▸ **Work to be completed**
Your answer should be each line of the entries that contains the word "عالية", copied in full.

Extracted data entries
────────────────────
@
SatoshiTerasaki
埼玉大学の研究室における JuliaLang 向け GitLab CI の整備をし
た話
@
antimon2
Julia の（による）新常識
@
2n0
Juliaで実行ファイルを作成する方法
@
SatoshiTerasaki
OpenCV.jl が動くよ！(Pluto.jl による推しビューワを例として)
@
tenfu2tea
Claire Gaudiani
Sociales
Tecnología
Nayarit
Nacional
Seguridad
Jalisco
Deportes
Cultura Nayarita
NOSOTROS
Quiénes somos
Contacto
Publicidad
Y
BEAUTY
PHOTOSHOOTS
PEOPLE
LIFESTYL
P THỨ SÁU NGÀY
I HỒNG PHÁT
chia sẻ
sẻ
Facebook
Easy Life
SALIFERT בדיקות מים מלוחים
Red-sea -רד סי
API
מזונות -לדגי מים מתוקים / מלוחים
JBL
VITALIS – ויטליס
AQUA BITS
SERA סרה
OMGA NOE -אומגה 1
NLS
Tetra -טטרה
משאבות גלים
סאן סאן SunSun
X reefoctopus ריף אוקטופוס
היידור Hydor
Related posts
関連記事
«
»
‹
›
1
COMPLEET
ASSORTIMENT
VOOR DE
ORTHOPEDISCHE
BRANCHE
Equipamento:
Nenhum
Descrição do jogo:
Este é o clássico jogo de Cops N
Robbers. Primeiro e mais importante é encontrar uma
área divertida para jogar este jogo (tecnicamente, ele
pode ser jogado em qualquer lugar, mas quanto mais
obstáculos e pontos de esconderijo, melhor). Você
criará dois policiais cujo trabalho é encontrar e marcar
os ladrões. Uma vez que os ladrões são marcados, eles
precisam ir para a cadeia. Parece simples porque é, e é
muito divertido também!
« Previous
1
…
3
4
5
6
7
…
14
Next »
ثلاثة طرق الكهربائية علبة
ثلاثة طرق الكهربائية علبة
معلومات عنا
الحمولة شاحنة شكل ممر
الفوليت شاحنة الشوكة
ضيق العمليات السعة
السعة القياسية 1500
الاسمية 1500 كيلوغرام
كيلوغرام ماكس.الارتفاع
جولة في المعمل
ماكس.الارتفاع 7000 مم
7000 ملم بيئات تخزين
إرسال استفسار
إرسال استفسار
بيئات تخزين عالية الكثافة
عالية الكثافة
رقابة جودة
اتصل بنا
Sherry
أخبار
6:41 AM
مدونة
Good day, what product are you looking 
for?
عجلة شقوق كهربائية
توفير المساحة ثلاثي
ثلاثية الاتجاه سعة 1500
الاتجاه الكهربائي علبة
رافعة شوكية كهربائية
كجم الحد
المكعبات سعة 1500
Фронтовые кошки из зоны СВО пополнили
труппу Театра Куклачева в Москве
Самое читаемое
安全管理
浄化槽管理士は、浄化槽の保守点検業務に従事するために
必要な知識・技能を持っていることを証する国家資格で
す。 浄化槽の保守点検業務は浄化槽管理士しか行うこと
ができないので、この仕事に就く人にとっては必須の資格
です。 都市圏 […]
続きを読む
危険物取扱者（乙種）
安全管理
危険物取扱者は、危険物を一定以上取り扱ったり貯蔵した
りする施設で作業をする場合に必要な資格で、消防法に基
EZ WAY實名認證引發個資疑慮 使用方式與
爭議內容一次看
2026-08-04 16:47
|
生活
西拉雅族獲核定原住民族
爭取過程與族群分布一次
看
────────────────────
▸ **Finished exercise**
بيئات تخزين عالية الكثافة
عالية الكثافة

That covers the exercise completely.